Scale MLOps with Tooling
MLOps is the devops of Machine Learning. It provides automation for model design, deployment, monitoring and governance. It takes so much of the effort out of managing these models. To operate at scale, a tool is essential. Frankly, you’d probably want tooling to ensure quality in managing a single model.
nvisia typically recommends Data Robot for this purpose and recently became a Data Robot partner. We like that it can pull data from a variety of sources, deploy to all the common platforms, integrate with common business tools like SAP and Salesforce, and support reporting in PowerBI or Tableau. The easy access to generative AI tools is also very exciting.
It's important to note that there are other, open source products that may fit your use case. Google Kubeflow and Netflix Metaflow come to mind.
Check your infrastructure for pub-sub and queues
During the data engineering stage, raw data was mined and processed to train the ML model. This may have been sophisticated, for example capturing text from video and doing AI analysis on it.
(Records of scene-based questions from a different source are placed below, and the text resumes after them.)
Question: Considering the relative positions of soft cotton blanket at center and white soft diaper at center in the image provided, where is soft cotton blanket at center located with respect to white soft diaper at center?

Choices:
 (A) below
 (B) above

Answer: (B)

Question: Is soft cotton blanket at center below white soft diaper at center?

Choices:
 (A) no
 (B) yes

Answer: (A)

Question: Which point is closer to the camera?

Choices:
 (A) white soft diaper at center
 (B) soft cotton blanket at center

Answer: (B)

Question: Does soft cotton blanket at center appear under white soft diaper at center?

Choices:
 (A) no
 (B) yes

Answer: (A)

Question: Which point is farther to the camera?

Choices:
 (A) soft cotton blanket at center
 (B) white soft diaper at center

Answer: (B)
In production, you feed new incoming data to the model to make predictions. This requires processing the raw data at runtime, transforming and augmenting it as it comes in, to gather the necessary inputs for your model. You will most likely want to do this asynchronously, and therefore need to have solid pub-sub or queuing infrastructure in place, such as Confluent / Kafka or RabbitMQ.
Conclusion
There are several steps an organization can take now to ensure they are ready for the AI demands of their business.
- Build on your agile and devops capabilities
- Prioritize your data domains and features
- Identify their 360 views as data products
- Specify and share the metadata to define them
- Select an ML Ops platform
- Have your pub-sub / queuing infrastructure ready
With these items in place, AI is no longer a special capability limited to one corner of your organization. All of your teams have the tools they need to innovate with AI.